Mother's Day "Grays"


             This past Mother’s Day I was faced with a daunting personal dilemma.  However, I must admit that this dilemma was totally centered on nothing more than my vanity but it was daunting none-the-less.  It all started about ten years or so ago as my 30’s began to fade into the history books. I became traumatized by the emergence of one, then two, then sixty or seventy gray hairs.  They didn’t have the decency to evenly distribute themselves throughout my crowing glory.  Oh no!  My very rude grays conducted a full on frontal assault along my hairline.  Before I knew it I appeared to have aged ten years in a matter of days. Eventually I realized if I didn’t take action I could easily be mistaken for, of all things, someone my age!

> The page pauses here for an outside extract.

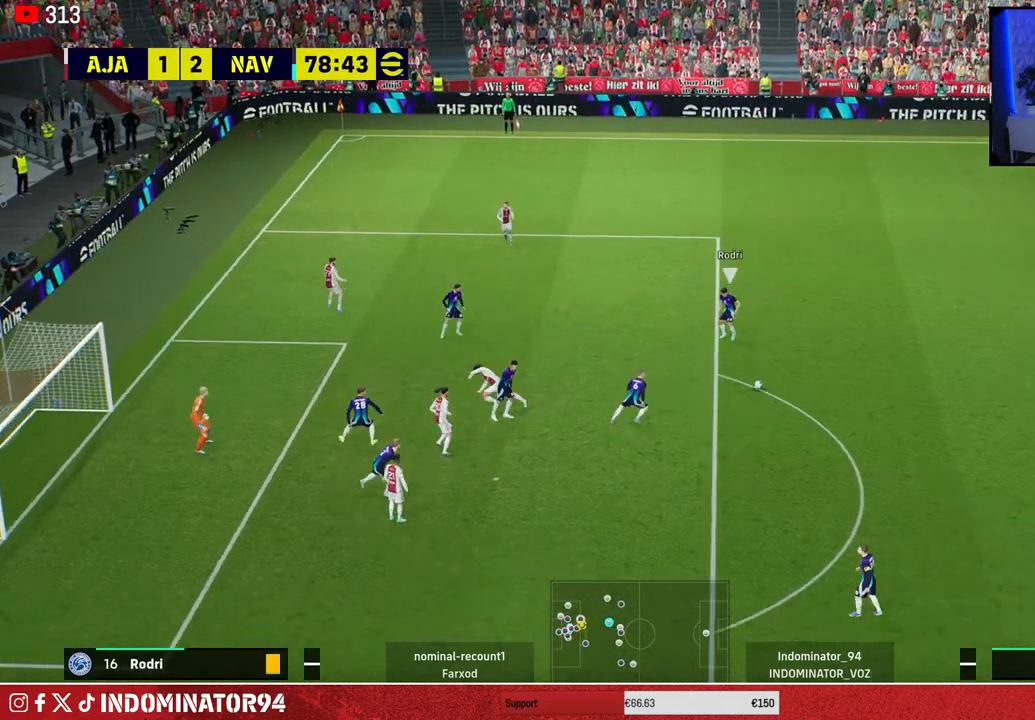
{"buttons": [], "left_stick": "down-left", "right_stick": "center", "events": [[383, "R1", "up"], [383, "left_stick", "down-left"]]}
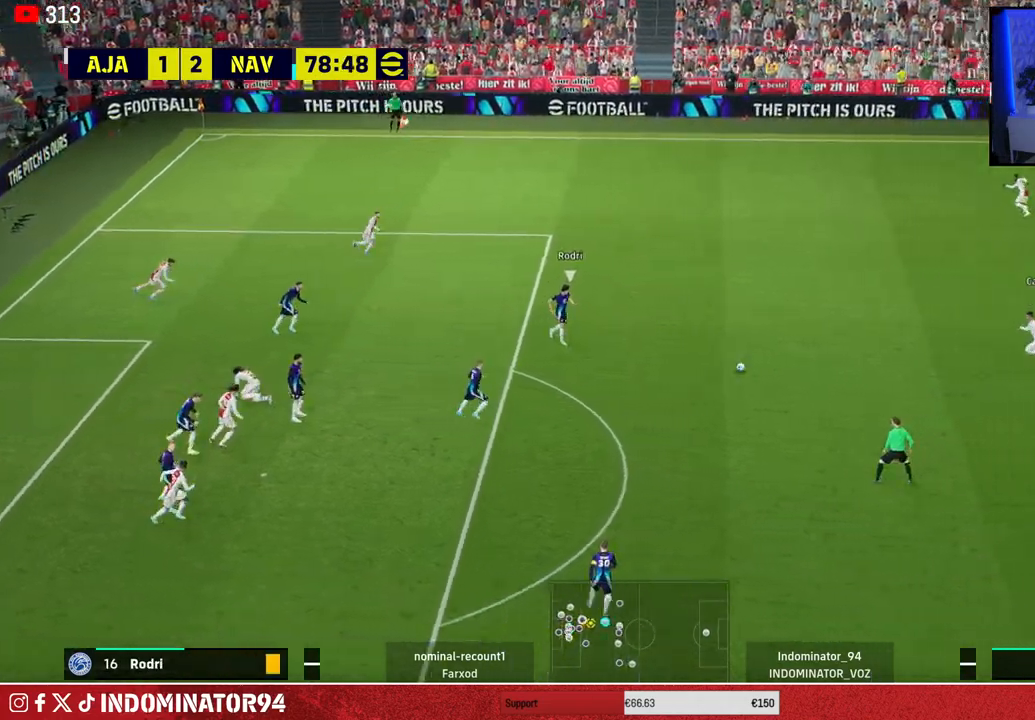
{"buttons": [], "left_stick": "down-left", "right_stick": "center", "events": []}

             Like many other women, who are willing to be honest, the emergence of the “grays” shook me to my very core.  I felt as though I was standing on the continental divide of my life with my self-proclaimed “naturally youthful appearance” on one side and my uhm, “less-youthful” appearance on the other.  Whenever I looked into the mirror, which was often, the grays stood strong and unified  taunting me mercilessly.  I was sure support hose and pureed meals were soon to follow.  I was forced to accept the harsh and cruel fact that a significant portion of my self-proclaimed “naturally youthful appearance” would no longer be, well, natural.  Instead it would forever more come out of a box. Thus I became a regular in the hair color section of the beauty supply store. But finding the perfect hair color gave me fits.  For years I experimented with a variety of ‘blacks,’ ‘blonds’ and finally ‘reds’ to cover those unrelenting grays.  Ultimately it was my better half, who had been dragged into one beauty supply store too many, who ended the years of agony when he picked up a box of Cream of Nature Permanent Bronze Copper 6.4 hair color.  The hair color angels had finally smiled upon me.  There was magic inside that box!

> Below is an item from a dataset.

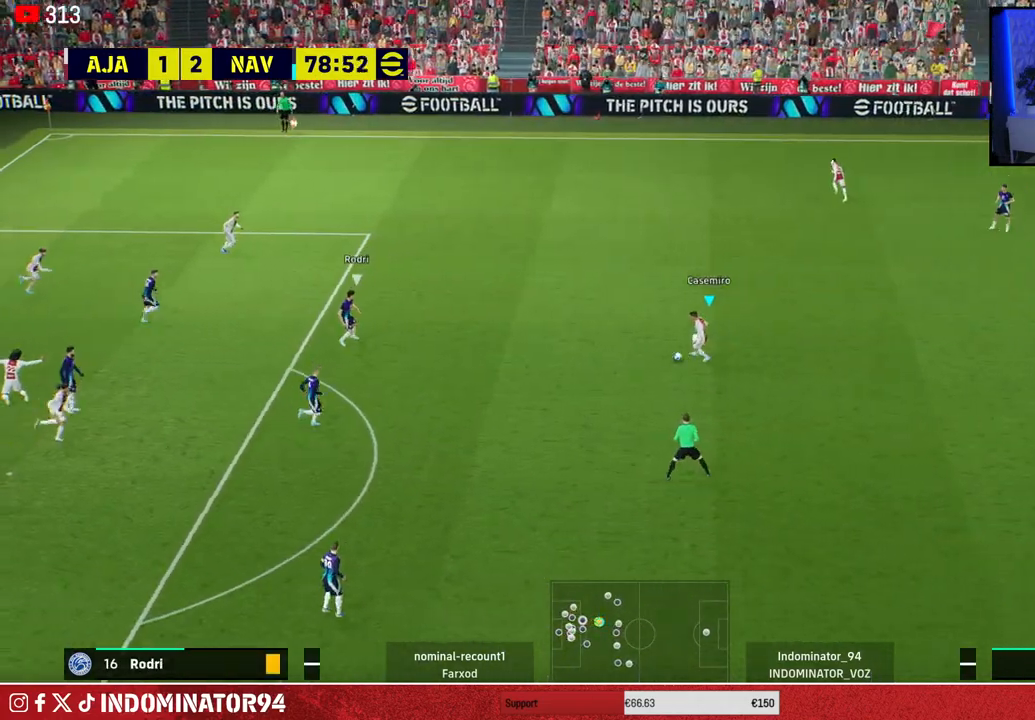
{"buttons": [], "left_stick": "down-left", "right_stick": "center", "events": []}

            In order to keep the magic alive I often purchased several boxes of my Bronze Copper 6.4 at a time.  That way I was sure to be ready when the grays launched their monthly attack.  Well the night before Mother’s Day I was utterly stunned to see an entire cluster of grays gathered front and center just above my hairline.  Where on earth had they come from?  There had been no sign of them that morning.  I surely would have noticed this very large gathering.  I moved a few of my locs around and low and behold the grays had totally infiltrated the front of my head.  No worries though.  I confidently reached into the cabinet under the sink for my box of magic. O-M-G! Nothing!  I dropped to my knees and frantically shuffled through bottles of shampoos and conditioners.  My heart pounded as I realized I was out of Bronze Copper 6.4.  No magic.  So now what?  It was late no beauty supply stores were open.  It was hours before Mother’s Day, a day when all self respecting mothers want to be appreciated, exude charm and confidence, feel sexy and darn it, look youthful!  So here I am faced with the unthinkable possibility of having to actually look my age.  Oh the horror! I deserved so much better especially on Mother’s Day.
            After moping around the bathroom I nearly resigned myself to my fate.  I figured I would just have to “woman up” and deal with the situation.  But, duh, I was so caught up in my own vanity that I wasn’t thinking clearly.  Once I regained my senses I realized I didn’t have to “woman up” at all.  I had totally forgotten that Mother’s Day was “hat” day my church.  Better yet, my girlfriend had loaned me a cute straw hat to sport if I could make it work.  You betcha I could make it work!  Mother’s Day morning, off to church I went, proudly rocking the cute straw hat, tiled to the side.  It had allowed me to win another battle against those hostile grays and oh yes, keep my self-proclaimed “naturally youthful appearance” in tact!